Aim of the task →
Return the lines of the data below in which the string "always" occurs.

[Electronics source listings]
┄┄┄┄┄┄┄┄┄┄┄┄┄┄┄┄┄┄┄┄

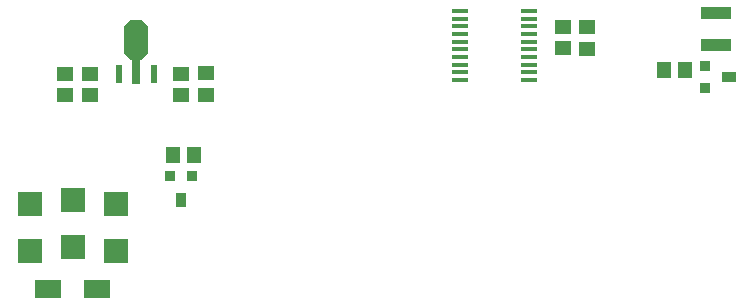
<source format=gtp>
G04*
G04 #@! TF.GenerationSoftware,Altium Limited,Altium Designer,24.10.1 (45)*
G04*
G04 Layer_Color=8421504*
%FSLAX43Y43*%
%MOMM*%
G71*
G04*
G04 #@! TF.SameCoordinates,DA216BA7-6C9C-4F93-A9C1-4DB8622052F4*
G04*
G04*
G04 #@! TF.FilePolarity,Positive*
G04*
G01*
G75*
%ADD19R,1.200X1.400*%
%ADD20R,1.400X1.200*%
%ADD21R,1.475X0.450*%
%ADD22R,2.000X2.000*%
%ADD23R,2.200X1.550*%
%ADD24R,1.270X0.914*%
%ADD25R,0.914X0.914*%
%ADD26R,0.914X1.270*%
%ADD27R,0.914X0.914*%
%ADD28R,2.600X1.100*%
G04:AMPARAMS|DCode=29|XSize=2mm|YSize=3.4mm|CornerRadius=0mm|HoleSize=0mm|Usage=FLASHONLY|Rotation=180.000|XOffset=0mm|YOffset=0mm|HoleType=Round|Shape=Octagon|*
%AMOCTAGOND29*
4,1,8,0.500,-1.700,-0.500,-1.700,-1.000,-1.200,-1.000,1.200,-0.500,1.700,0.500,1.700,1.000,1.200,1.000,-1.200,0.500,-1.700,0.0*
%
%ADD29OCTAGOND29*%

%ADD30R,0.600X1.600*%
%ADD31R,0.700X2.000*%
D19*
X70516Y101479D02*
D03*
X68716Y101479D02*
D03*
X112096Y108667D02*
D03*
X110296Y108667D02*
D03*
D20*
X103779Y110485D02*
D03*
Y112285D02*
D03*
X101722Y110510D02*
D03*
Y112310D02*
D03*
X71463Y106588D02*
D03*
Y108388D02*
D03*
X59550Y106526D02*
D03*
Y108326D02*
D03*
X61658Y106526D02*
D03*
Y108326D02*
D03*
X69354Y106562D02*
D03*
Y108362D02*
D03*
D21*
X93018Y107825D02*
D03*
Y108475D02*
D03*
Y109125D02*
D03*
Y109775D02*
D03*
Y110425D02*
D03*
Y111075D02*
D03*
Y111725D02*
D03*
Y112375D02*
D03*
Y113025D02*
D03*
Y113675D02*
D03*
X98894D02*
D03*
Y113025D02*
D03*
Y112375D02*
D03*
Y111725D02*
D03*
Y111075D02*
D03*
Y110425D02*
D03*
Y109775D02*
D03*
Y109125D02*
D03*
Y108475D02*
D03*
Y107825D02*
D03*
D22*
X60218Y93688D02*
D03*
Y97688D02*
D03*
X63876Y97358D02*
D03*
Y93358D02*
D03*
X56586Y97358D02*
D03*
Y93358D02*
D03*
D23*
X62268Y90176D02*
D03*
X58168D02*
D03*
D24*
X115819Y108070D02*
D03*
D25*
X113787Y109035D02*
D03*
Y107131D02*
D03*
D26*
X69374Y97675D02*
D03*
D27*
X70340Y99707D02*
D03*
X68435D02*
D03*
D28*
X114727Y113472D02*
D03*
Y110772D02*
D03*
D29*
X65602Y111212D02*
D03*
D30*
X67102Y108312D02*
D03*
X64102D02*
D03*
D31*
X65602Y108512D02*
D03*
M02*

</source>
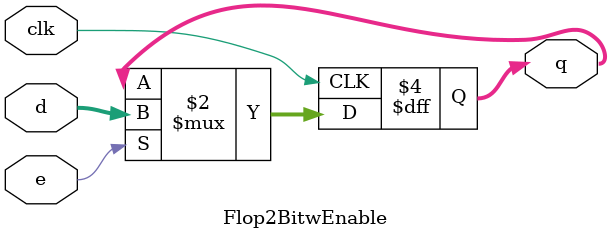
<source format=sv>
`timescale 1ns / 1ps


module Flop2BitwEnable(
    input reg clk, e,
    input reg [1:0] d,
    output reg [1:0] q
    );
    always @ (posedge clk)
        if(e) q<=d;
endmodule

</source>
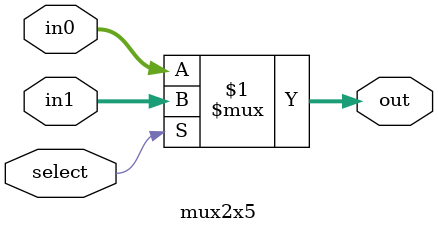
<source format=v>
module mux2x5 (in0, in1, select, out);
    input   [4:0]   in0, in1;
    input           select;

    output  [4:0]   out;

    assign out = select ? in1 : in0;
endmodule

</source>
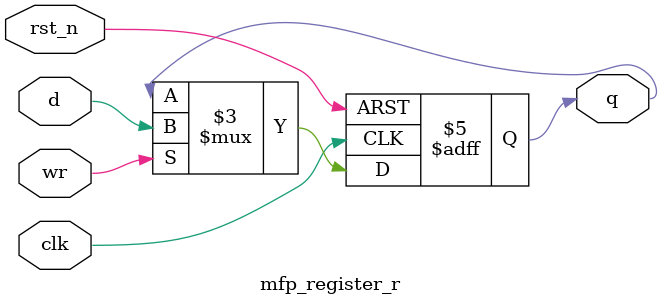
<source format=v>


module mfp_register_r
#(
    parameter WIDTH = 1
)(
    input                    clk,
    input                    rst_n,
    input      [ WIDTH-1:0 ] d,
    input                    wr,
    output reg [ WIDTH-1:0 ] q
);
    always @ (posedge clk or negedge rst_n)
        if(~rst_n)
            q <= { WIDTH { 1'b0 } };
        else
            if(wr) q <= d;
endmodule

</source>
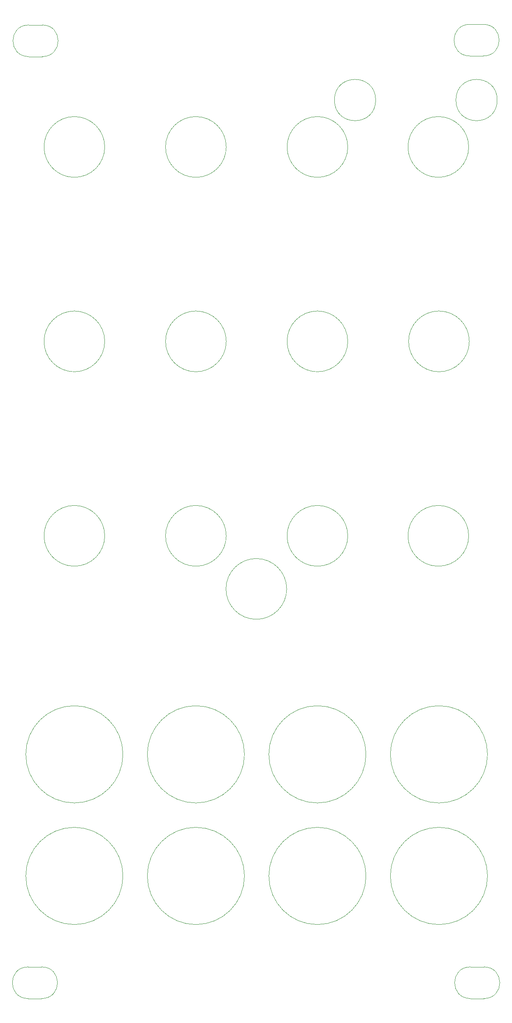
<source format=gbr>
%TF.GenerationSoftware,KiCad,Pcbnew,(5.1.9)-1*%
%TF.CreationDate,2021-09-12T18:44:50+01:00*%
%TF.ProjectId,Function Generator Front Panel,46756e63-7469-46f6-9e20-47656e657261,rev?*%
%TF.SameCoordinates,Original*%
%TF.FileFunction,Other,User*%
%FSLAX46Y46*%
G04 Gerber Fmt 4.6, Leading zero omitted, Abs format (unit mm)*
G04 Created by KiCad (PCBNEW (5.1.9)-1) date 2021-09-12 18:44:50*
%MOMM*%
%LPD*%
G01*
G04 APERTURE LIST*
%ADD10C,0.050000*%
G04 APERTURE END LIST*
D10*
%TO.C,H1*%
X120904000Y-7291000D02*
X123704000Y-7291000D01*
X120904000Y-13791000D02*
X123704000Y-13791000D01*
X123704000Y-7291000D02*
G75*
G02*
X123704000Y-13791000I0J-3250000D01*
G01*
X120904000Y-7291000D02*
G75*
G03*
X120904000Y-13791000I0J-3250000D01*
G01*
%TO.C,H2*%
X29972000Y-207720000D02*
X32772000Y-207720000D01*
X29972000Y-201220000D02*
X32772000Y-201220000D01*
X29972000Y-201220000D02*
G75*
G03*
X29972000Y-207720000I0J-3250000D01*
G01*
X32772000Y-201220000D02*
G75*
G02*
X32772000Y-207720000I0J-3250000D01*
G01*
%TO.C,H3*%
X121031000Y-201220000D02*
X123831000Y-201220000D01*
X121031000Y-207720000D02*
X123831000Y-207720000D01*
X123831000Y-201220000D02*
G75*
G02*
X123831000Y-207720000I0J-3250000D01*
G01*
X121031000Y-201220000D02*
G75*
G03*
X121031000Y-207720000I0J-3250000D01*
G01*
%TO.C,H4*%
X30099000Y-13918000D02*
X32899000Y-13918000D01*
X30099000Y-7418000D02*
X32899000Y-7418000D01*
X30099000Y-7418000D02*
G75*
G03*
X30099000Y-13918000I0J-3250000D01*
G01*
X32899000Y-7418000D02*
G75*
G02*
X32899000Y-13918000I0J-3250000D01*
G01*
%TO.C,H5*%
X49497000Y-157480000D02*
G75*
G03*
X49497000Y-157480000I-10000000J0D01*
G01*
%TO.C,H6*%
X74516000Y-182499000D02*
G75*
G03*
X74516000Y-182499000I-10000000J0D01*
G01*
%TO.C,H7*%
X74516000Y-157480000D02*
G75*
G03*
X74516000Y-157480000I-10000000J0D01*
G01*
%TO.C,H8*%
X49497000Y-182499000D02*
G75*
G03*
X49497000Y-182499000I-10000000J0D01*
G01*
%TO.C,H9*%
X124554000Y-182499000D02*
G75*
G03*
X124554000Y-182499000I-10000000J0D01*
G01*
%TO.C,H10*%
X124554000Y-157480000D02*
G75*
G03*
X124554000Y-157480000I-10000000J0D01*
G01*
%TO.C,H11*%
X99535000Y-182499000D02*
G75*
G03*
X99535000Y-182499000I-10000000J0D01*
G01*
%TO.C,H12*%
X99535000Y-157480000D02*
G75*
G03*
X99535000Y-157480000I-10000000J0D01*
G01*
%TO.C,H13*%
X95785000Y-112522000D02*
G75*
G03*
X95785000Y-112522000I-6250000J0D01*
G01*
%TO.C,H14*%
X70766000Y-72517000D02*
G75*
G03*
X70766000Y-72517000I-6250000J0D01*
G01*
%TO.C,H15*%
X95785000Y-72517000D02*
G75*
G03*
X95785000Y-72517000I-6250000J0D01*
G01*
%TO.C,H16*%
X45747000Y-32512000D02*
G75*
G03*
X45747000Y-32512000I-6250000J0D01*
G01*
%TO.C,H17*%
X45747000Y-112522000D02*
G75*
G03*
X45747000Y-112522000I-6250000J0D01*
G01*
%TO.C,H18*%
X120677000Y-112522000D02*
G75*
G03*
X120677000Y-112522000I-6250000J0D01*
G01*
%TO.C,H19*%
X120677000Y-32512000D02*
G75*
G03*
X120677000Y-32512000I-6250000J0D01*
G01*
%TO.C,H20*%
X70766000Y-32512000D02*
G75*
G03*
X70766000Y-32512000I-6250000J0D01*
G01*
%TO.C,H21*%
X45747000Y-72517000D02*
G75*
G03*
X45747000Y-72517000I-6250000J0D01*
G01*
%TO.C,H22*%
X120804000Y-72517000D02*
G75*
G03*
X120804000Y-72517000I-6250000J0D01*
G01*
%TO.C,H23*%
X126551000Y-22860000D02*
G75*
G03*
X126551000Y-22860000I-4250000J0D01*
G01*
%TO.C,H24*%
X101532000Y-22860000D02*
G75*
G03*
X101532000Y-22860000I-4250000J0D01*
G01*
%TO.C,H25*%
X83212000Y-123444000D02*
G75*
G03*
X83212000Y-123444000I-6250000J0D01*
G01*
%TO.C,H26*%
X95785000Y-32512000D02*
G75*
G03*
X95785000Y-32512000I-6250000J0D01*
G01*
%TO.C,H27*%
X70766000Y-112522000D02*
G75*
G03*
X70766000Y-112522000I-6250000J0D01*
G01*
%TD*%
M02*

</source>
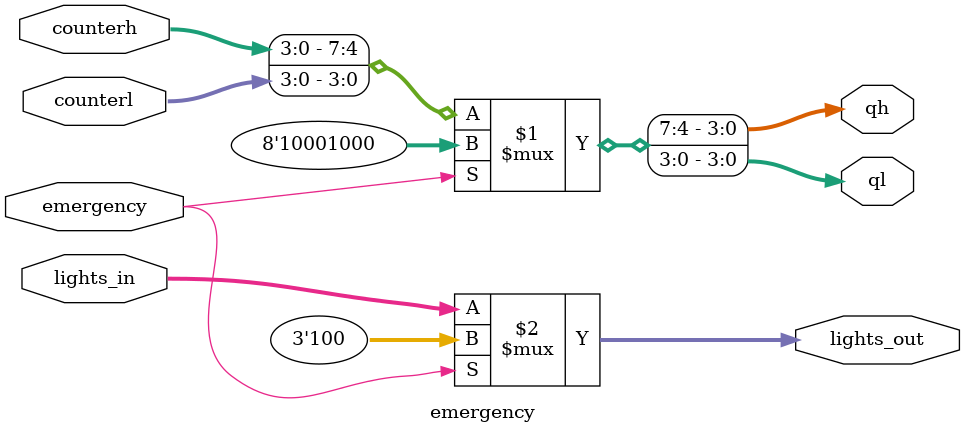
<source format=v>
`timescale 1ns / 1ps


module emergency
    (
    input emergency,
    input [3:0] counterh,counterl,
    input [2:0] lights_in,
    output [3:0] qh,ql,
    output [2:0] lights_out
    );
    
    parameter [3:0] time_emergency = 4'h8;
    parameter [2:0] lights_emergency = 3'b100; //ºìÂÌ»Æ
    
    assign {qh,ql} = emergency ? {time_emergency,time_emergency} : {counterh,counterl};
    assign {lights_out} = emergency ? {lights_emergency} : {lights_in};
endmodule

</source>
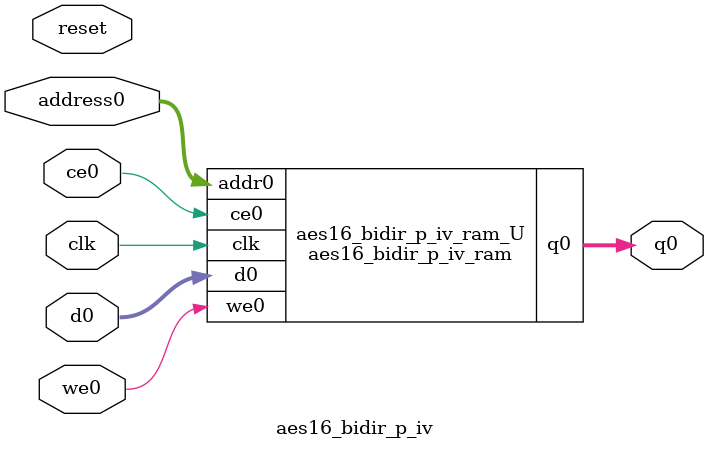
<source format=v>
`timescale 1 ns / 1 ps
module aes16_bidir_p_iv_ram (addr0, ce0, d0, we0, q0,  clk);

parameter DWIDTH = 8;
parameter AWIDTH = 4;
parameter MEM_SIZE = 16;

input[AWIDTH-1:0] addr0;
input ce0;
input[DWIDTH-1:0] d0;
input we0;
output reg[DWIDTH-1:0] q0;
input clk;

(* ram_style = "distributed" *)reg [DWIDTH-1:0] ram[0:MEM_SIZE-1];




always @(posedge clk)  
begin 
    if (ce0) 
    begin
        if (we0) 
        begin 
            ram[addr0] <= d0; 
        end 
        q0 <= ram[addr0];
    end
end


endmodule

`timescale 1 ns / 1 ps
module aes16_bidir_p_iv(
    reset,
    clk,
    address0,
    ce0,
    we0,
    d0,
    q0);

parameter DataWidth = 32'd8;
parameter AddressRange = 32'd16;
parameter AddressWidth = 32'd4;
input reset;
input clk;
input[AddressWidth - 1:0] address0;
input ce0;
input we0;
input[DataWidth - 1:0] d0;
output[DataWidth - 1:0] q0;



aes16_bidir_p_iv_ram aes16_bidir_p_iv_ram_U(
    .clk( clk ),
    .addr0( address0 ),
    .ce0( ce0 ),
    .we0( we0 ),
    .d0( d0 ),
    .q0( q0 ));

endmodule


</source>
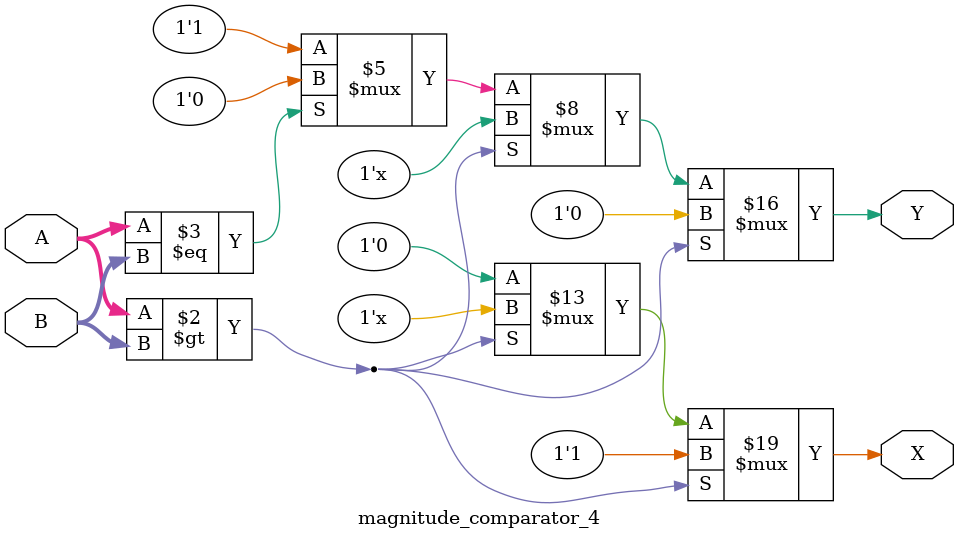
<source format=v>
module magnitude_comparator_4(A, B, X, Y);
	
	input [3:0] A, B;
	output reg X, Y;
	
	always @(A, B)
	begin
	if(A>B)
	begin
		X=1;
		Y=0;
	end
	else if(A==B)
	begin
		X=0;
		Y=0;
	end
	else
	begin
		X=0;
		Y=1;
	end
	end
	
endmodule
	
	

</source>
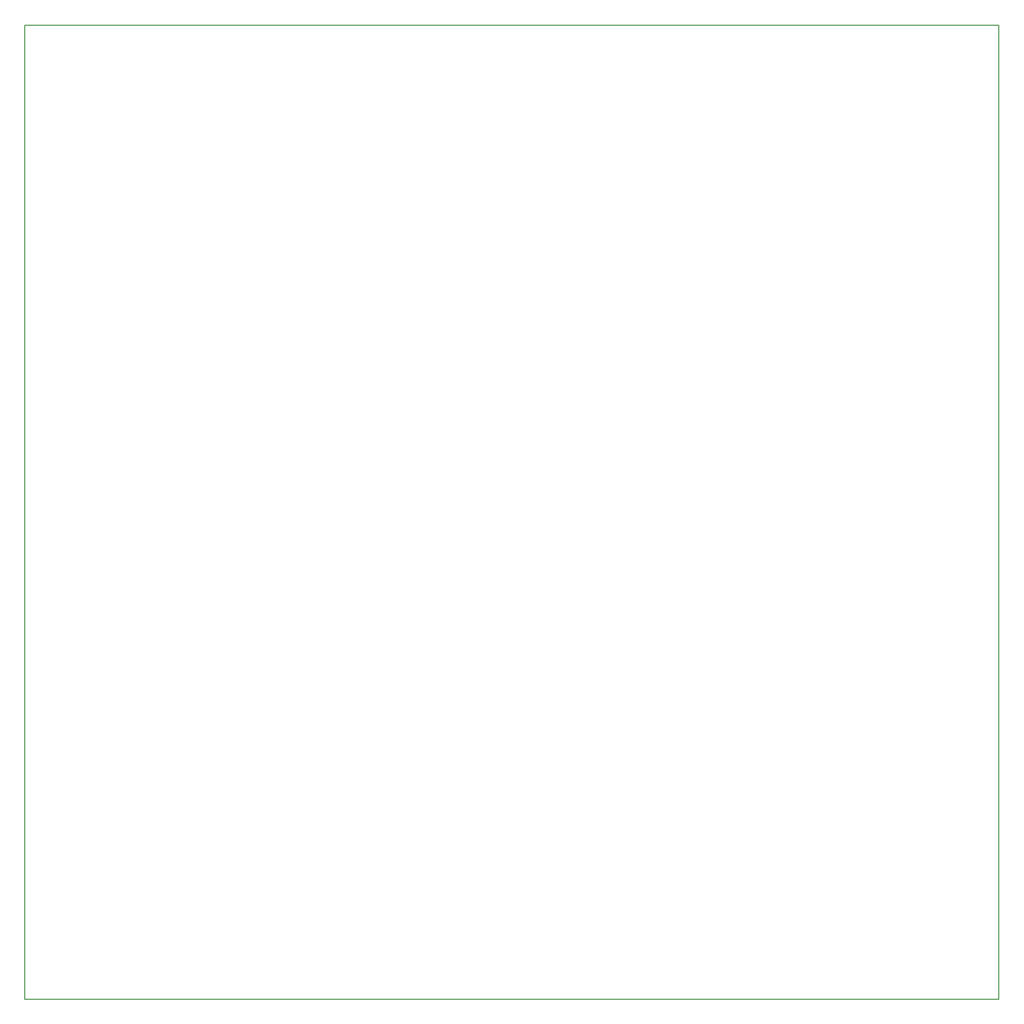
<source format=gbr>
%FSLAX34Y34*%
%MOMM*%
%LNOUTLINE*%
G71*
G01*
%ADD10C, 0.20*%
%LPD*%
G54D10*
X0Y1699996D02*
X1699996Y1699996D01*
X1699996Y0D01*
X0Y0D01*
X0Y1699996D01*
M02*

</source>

┄┄┄┄┄┄┄┄┄┄┄┄┄┄┄┄┄┄┄┄

Your solution →
    always @ (posedge clk)
    always @ (posedge clk or negedge rst_n)
always @(posedge clk)  
	always @(A, B)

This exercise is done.